Sin embargo, curiosamente, los trabajadores tendemos a percatarnos de que hemos cometido un error cuando ni el salario ni el puesto de trabajo son capaces de llenar todos los huecos producidos por agentes secundarios, tales como las condiciones laborales, los horarios o nuestros nuevos compañeros.

En cuanto a los posibles factores que llevan a esta situación, Anna Sidana, fundadora y CEO de One Million Lights, aclara que “quizás no hicieron las preguntas correctas en la entrevista o durante el proceso de selección – o no habían investigado sobre la compañía o el puesto de trabajo antes de hacer el cambio”. A esto tenemos que añadir el concepto que nosotros recreamos en nuestra mente sobre el nuevo trabajo. “También es posible que no fueran conscientes de sus propias habilidades y se sobrevaloraron para un puesto para el que no estaban preparados”, añade Sidana.

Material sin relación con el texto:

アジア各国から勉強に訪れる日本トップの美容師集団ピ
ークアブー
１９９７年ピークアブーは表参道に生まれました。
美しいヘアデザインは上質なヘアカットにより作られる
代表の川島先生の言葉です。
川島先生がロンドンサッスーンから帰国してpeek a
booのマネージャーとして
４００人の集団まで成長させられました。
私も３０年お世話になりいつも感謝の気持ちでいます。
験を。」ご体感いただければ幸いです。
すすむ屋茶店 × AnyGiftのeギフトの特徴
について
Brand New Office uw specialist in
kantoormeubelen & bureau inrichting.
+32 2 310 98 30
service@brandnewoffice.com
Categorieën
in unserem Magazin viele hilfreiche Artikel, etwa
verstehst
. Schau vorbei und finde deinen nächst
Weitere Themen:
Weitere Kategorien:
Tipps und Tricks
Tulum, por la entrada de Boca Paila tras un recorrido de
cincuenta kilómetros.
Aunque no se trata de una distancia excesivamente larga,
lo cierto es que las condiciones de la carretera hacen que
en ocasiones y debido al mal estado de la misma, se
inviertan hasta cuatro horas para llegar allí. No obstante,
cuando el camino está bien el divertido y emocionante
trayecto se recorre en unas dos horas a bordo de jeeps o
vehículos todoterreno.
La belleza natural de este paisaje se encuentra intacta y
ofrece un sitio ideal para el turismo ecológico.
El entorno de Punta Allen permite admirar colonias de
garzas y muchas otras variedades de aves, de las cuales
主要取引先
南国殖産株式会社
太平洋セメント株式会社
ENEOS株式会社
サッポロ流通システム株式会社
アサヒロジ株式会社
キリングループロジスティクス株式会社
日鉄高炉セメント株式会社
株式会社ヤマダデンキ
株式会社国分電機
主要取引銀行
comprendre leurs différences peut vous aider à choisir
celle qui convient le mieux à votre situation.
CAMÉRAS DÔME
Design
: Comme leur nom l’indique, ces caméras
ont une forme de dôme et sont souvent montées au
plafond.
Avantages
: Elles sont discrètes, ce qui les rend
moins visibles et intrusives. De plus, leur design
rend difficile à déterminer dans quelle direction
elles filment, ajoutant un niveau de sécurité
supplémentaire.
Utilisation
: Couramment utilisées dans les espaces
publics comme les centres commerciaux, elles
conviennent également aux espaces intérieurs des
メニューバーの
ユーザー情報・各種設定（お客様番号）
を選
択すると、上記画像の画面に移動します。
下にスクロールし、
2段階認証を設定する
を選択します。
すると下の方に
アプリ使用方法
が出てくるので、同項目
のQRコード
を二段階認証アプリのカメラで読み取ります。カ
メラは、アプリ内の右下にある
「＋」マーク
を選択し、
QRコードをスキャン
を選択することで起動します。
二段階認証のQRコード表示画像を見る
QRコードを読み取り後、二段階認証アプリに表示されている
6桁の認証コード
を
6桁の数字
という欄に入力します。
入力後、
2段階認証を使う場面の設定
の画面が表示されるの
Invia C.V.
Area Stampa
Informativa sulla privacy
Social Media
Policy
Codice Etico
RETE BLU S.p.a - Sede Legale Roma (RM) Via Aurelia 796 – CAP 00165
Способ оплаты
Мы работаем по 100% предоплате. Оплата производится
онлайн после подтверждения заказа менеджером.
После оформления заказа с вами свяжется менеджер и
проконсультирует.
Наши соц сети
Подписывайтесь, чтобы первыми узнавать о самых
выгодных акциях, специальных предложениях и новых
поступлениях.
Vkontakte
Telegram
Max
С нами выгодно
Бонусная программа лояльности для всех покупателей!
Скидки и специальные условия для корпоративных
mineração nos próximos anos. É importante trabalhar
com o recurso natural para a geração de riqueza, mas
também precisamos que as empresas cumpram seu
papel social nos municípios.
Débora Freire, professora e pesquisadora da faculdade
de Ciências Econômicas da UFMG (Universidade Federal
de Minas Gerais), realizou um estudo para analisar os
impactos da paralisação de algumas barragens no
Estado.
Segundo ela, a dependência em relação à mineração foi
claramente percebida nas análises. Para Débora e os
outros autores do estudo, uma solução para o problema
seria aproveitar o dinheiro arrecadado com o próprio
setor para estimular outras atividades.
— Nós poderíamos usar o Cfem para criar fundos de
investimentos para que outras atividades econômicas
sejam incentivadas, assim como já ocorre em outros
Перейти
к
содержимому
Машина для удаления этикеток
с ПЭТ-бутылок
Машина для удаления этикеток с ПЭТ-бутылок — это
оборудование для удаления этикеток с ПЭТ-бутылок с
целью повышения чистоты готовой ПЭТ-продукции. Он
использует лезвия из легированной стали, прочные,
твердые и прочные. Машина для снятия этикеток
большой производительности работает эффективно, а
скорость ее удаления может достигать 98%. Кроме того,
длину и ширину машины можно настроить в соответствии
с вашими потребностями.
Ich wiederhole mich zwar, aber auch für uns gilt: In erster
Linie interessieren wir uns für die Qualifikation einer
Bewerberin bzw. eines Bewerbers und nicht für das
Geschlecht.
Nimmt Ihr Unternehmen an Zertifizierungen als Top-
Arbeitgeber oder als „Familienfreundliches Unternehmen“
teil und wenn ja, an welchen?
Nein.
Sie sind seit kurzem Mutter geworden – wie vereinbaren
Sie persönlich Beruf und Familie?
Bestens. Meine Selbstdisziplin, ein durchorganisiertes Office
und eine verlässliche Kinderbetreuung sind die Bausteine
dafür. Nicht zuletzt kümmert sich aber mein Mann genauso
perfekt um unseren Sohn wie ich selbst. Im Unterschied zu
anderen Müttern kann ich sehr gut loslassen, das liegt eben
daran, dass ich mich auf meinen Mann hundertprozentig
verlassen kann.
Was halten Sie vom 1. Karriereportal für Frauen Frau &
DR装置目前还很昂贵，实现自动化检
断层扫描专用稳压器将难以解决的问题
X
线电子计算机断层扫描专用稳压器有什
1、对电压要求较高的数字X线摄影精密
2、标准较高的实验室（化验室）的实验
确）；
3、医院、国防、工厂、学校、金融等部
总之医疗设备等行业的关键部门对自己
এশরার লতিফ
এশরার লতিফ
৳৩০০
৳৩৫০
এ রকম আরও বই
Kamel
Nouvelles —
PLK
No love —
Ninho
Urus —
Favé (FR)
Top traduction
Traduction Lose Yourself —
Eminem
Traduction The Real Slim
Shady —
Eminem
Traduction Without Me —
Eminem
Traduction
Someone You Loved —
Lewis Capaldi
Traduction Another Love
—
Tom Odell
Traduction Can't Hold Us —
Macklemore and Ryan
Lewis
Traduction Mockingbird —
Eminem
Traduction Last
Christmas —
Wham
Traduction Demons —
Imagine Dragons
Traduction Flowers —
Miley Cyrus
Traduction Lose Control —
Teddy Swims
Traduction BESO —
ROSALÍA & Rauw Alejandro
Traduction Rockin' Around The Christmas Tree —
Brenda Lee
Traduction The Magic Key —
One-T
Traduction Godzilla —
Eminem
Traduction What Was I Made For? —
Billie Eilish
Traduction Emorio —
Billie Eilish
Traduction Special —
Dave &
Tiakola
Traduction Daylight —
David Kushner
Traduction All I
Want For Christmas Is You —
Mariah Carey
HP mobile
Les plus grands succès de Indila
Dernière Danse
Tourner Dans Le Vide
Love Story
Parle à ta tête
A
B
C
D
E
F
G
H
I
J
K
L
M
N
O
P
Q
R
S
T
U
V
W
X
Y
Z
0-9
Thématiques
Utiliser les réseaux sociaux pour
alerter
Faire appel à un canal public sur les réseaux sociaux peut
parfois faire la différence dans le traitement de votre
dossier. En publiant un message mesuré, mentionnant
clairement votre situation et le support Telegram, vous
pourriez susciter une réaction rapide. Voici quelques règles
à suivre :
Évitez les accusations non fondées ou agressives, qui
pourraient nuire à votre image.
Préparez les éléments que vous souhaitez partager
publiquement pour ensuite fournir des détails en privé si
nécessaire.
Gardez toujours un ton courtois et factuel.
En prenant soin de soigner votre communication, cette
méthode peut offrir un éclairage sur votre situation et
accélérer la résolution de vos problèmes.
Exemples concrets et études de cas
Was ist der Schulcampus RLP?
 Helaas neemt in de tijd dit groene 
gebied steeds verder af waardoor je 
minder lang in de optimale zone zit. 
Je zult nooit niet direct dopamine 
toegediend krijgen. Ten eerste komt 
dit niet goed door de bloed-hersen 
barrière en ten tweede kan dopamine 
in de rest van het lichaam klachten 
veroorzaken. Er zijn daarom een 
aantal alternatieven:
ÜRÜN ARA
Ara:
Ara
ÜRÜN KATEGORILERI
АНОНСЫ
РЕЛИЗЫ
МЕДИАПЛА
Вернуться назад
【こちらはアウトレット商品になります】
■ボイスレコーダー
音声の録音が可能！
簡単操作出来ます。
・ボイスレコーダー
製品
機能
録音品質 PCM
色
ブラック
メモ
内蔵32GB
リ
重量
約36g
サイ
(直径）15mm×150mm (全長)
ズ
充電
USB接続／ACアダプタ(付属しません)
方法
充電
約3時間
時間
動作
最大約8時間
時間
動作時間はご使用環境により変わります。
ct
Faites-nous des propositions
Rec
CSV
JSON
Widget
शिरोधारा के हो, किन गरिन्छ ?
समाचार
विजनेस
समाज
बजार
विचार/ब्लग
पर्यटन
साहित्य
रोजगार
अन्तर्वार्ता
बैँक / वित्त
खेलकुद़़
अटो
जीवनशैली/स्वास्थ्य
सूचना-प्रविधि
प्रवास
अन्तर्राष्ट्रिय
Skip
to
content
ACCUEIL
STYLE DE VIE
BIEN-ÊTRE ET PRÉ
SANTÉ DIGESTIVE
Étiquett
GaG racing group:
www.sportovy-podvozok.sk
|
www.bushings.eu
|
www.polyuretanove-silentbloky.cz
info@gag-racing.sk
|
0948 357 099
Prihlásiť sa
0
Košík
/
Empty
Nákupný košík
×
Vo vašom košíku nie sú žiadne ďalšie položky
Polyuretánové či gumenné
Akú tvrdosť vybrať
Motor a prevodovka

Sea como sea, ahora nos encontramos en la situación de qué hacer si tenemos el sentimiento que nuestro nuevo puesto de trabajo no nos satisface realmente. En primer lugar, tenemos que ser conscientes que los primeros días (y semanas) en un nuevo empleo siempre son duros, por lo que antes de volver a tomar otra decisión precipitada, tenemos que darnos un tiempo para ver cómo evoluciona.

Otro consejo importante es que valores por qué dejaste tu antiguo trabajo. Cuando nos encontramos en una situación mala, no somos tan realistas a la hora de valorar lo que tenemos. Por ello, te aconsejamos que valores qué te hizo abandonar tu anterior empleo y qué es lo que no te gusta exactamente de tu nuevo puesto de trabajo. Si crees que lo que no te gusta en la actualidad puede solucionarse hablando con tu jefe o con tus compañeros de trabajo, ¡adelante! Muchos de los problemas que encontramos en nuestra rutina son fáciles de solucionar simplemente compartiéndolos con el resto de empleados.

En caso de que sigas descontento con tu situación actual, la mejor solución es que empieces a valorar volver a tu antiguo trabajo. Antes que nada, ponte en contacto con tu anterior empresa para saber si existe la posibilidad de volver ya que en muchos puestos de trabajo tienen cláusulas especiales para facilitar la vuelta al trabajo de antiguos empleados. De esta manera también te aseguras de si el puesto ya esta ocupado y valorar otras posibilidades.

No obstante, durante todo el proceso lo mejor que puedes hacer es tomártelo con calma ya que así podrás evitar volver a tomar otra decisión precipitada. Y sobre todo, según afirma Dr. Katharine Brooks, director ejecutivo de la oficina de desarrollo personal y profesional de la Wake Forest University, “hay que terminar bien con ambas empresas ya que nunca sabes cuándo vas a necesitar volver a alguna de ellas”.